No, El Dorado Is Not In a Strip Club, and Yes, the Food Is Good

cochinita-street-taco_eldoradoDid you know there’s a restaurant next to Sapphire? You may not think to look, but to the left of the massive doors of the “World’s Largest Gentlemen’s Club” is another set of doors that lead to El Dorado Cantina Restaurant & Bar (3025 Industrial Rd., 702-722-2289, Trust me: Once you walk in, you’ll totally forget that there’s nothing but a red wall that separates the Mexican restaurant from 70,000 square feet of nearly-naked women. [Insert obligatory tacos and tacos joke here.

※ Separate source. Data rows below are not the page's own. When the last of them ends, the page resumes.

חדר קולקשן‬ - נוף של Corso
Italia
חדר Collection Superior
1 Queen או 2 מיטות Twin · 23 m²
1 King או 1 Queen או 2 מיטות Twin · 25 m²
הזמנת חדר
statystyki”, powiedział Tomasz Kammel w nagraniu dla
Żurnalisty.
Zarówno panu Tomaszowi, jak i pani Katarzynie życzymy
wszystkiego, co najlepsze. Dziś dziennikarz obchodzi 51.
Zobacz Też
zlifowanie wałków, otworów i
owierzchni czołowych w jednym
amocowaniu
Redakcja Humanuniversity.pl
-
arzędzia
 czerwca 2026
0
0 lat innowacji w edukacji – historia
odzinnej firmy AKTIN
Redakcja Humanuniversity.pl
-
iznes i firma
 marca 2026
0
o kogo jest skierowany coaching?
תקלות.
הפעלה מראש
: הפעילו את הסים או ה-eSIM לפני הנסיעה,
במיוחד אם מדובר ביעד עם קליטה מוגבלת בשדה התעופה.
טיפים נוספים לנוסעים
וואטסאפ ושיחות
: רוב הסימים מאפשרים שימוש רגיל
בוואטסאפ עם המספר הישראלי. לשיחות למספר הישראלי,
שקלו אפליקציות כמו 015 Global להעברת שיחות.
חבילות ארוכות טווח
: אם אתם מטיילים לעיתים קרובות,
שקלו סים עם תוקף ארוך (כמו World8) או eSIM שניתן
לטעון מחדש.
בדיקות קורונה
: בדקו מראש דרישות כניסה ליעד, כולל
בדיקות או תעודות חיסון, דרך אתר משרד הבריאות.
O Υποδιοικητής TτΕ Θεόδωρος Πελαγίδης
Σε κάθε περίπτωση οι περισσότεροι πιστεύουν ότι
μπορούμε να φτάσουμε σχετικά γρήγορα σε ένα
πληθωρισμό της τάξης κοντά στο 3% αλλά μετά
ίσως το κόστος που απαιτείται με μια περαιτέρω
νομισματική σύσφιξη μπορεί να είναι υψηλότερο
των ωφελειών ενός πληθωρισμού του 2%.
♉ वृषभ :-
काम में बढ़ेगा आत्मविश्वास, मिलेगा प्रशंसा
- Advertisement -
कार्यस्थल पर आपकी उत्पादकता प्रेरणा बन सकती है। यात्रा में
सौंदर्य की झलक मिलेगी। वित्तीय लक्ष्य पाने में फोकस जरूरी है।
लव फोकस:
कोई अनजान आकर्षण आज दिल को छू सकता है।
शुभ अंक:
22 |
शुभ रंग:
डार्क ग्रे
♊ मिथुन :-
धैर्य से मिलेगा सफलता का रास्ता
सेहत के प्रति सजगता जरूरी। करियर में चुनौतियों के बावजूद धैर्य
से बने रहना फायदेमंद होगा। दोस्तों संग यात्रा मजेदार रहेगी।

OK, moving on.]

Don’t let geography influence your expectations; El Dorado is putting out some really excellent, honest-to-goodness Mexican fare, emphasizing organic, sustainable ingredients and non-GMO and hormone-free meat. I’m a huge fan of the cochinita pibil, a platter of large chunks of slow-roasted achiote pork shoulder, and the chicken tostada, made with tender shredded chicken and topped with crema and slivers of radishes. And yes, there were tacos, my favorite being the al pastor: grilled, marinated pork with roasted pineapple.

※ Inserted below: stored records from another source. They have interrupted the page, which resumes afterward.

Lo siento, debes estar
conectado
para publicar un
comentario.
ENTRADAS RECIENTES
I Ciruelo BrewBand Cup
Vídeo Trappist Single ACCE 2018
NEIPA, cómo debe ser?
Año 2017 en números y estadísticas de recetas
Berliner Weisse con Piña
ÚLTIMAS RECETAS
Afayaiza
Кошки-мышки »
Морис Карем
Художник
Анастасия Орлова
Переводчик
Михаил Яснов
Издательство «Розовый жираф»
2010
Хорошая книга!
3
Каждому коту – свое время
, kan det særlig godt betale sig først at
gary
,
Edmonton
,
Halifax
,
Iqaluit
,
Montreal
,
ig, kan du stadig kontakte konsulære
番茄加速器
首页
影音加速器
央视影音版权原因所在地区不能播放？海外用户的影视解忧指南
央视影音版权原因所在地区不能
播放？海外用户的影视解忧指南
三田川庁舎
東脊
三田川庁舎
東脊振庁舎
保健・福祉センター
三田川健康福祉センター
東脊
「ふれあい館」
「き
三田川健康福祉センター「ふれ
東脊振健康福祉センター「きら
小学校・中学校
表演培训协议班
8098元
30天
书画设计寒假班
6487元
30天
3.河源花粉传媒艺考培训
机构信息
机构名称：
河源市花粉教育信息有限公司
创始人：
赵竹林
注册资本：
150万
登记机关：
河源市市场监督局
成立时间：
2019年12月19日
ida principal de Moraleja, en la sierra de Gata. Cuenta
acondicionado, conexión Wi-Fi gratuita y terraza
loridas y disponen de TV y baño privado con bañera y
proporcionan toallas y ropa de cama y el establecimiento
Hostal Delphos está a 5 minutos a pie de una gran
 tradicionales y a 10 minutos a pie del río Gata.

On the subject of being surprised by restaurants, I have made my maiden voyage to Flavortown, Guy Fieri’s Vegas Kitchen & Bar (in the Quad, 702-731-3311, Every dish on the menu is turned up to 11—tons of strong flavors, loads of ingredients in every bite—but after a while, it all kind of blends together. It’s like construction starting outside your window on a Monday morning, pulling your brain in different directions because it’s new and aggressive. But by Wednesday, you don’t even notice the jackhammer constantly beating against the ground.

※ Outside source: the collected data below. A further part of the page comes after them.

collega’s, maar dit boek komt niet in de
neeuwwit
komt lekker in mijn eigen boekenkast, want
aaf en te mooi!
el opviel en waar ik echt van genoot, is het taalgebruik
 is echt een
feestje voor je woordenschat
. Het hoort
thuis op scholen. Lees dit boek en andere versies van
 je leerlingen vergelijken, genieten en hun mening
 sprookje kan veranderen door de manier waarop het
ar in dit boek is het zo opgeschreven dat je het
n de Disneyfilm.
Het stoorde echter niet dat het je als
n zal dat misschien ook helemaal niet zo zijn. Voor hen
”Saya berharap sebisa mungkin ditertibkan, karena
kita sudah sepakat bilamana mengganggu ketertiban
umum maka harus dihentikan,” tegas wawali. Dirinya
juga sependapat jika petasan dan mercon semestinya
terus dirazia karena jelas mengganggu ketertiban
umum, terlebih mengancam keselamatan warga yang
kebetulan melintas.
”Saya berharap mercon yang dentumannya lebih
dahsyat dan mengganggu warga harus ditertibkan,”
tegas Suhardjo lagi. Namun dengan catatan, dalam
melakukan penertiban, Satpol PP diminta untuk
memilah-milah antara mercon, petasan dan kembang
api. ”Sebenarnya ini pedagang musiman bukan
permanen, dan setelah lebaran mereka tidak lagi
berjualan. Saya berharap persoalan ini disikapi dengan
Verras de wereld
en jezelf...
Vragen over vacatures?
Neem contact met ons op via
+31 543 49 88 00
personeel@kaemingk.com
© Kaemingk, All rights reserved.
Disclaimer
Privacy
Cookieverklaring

One of my first dishes, the Guy-talian Fondue Dippers (pepperoni-wrapped breadsticks served with a sausage and smoky provolone dipping sauce) set the bar with punchy flavors and an assortment of textures, as did the well-constructed Los Nachos del Jefe, topped with chorizo, cheddar and cotija cheese, black beans, jalapeños and red onions. By the time we got to the Mac + Cheese Bacon Burger and Lava Rock shrimp tacos our taste buds felt overworked. Yet I was enjoying the food so much that I kept eating. Each dish felt like an embodiment of Fieri himself: bold, in your face, huge personality. And that’s something I can appreciate.

Here’s a bonus game to keep you foodies entertained during your Guy Fieri experience: Any time you see “Guy” on the menu, pronounce it “ghee” as in Guy Savoy across the street, and pretend that the French titan has traded in his artichoke black truffle soup for sausage cheese dip. It really puts things in perspective.